Obama set a goal of providing 80 percent of Americans access to high-speed rail within 25 years. But that lofty vision is yielding to the political gravity generated by high costs, determined opponents and a public that has grown dubious of government’s ability to do big things.

Virtually none of the projects has gotten off the ground, and the one that has is in trouble.

For Obama, the political stakes are high going into the 2012 election. Republican front-runner Mitt Romney has accused him of putting too much faith in government to build the economy. The president, Romney says to the delight of Republican partisans, “does not know” how business, or the economy, works.

The plan that envisions bullet trains trains zipping between the nation’s major cities at speeds up to 220 miles per hour, was one of the few transformative projects included in the $797 billion stimulus program enacted early in Obama’s presidency.

“Imagine whisking through towns at speeds over 100 miles an hour, walking only a few steps to public transportation, and ending up just blocks from your destination,” Obama said in announcing his vision for high-speed rail in April 2009. “Imagine what a great project that would be to rebuild America.”

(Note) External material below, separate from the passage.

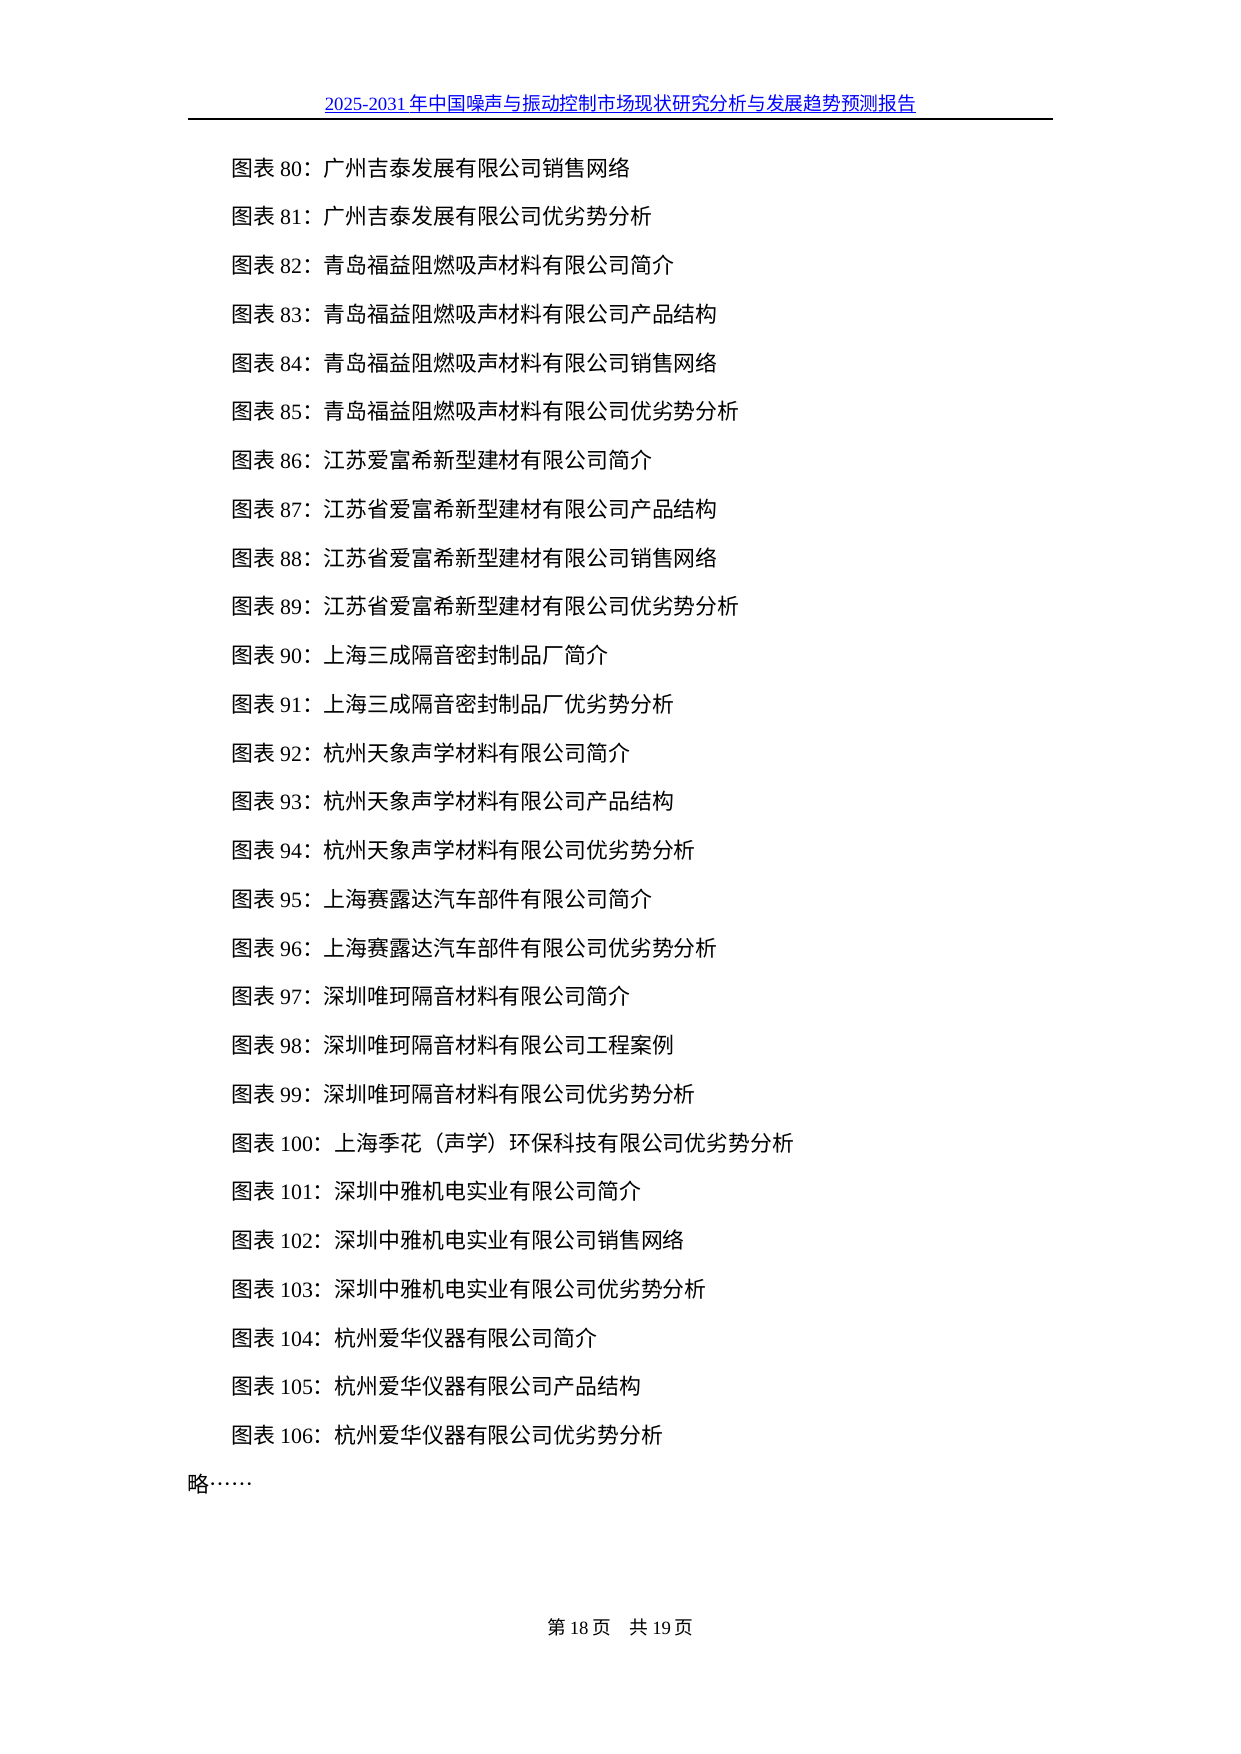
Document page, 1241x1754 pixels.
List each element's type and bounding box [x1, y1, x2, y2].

So far, Obama has wagered more than $10 billion in federal money on high-speed rail, only to see his plans diminished, one after another.

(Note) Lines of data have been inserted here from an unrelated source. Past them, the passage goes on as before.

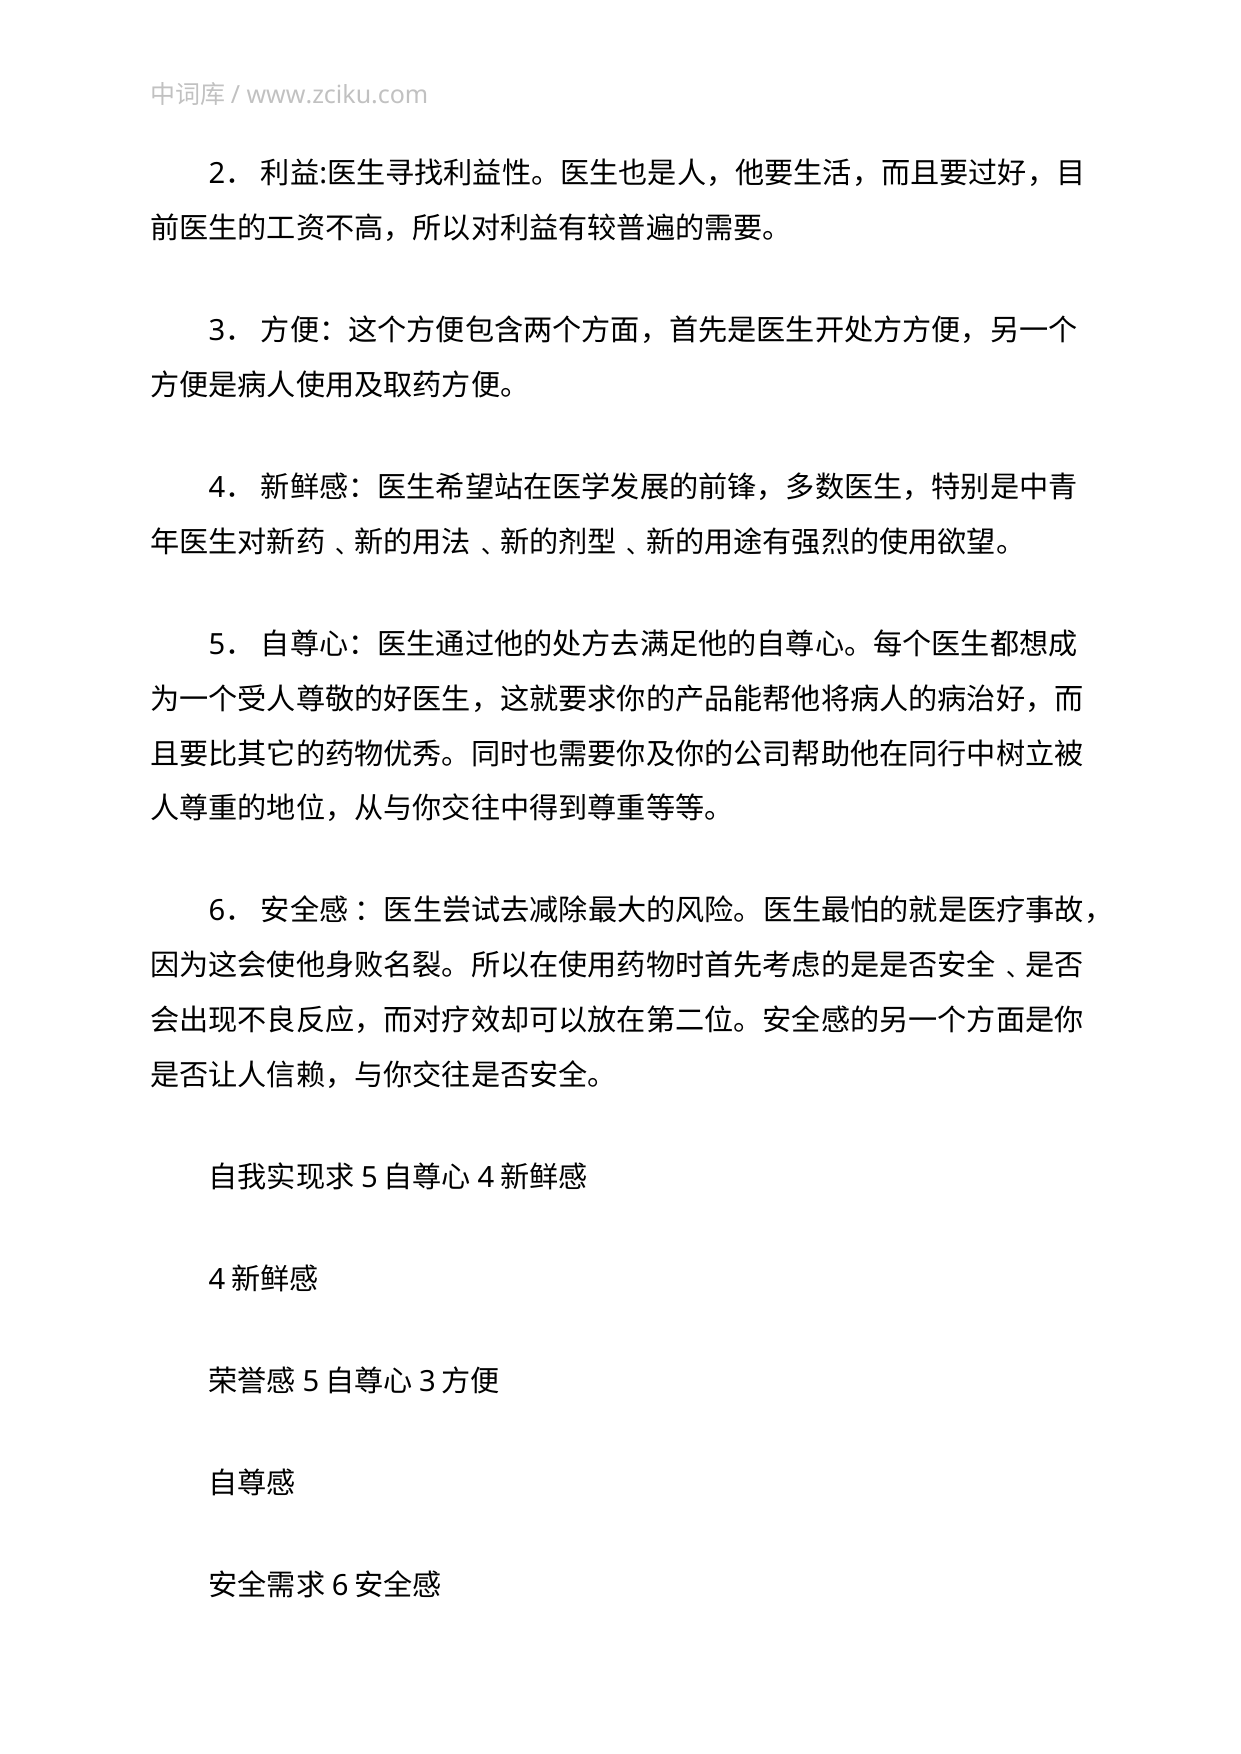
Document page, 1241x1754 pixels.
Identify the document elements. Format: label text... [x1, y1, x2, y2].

text 3． 方便：这个方便包含两个方面，首先是医生开处方方便，另一个方便是病人使用及取药方便。 [150, 307, 1090, 404]
text 自我实现求 5自尊心 4新鲜感 [150, 1153, 1090, 1196]
text 4新鲜感 [150, 1255, 1090, 1298]
text 6． 安全感 ：医生尝试去减除最大的风险。医生最怕的就是医疗事故，因为这会使他身败名裂。所以在使用药物时首先考虑的是是否安全﹑是否会出现不良反应，而对疗效却可以放在第二位。安全感的另一个方面是你是否让人信赖，与你交往是否安全。 [150, 887, 1090, 1094]
text 自尊感 [150, 1459, 1090, 1502]
text 荣誉感 5自尊心 3方便 [150, 1357, 1090, 1400]
text 2． 利益:医生寻找利益性。医生也是人，他要生活，而且要过好，目前医生的工资不高，所以对利益有较普遍的需要。 [150, 150, 1090, 247]
text 4． 新鲜感：医生希望站在医学发展的前锋，多数医生，特别是中青年医生对新药﹑新的用法﹑新的剂型﹑新的用途有强烈的使用欲望。 [150, 463, 1090, 561]
text 5． 自尊心：医生通过他的处方去满足他的自尊心。每个医生都想成为一个受人尊敬的好医生，这就要求你的产品能帮他将病人的病治好，而且要比其它的药物优秀。同时也需要你及你的公司帮助他在同行中树立被人尊重的地位，从与你交往中得到尊重等等。 [150, 620, 1090, 827]
text 安全需求 6安全感 [150, 1561, 1090, 1603]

Republican governors in Florida, Wisconsin and Ohio turned back billions of dollars in federal money for high-speed rail, denouncing the proposals as both the creation of Big Government and as economically unfeasible.

The objections in those three states left money to be redirected to a host of projects that promise to relieve bottlenecks and speed up traditional rail service in many parts of the country. In one case, the 285-mile trip between Chicago and Detroit will be reduced 30 minutes from the current 51 / 2 hours. But those improvements fall short of the transformative promise of high-speed rail.

House Republicans were also among those who dug in against Obama’s high-speed rail vision, saying that outside of select regions, it did not fit a sprawling, car-loving nation served by nearly 50,000 miles of interstate highways and an extensive air travel network.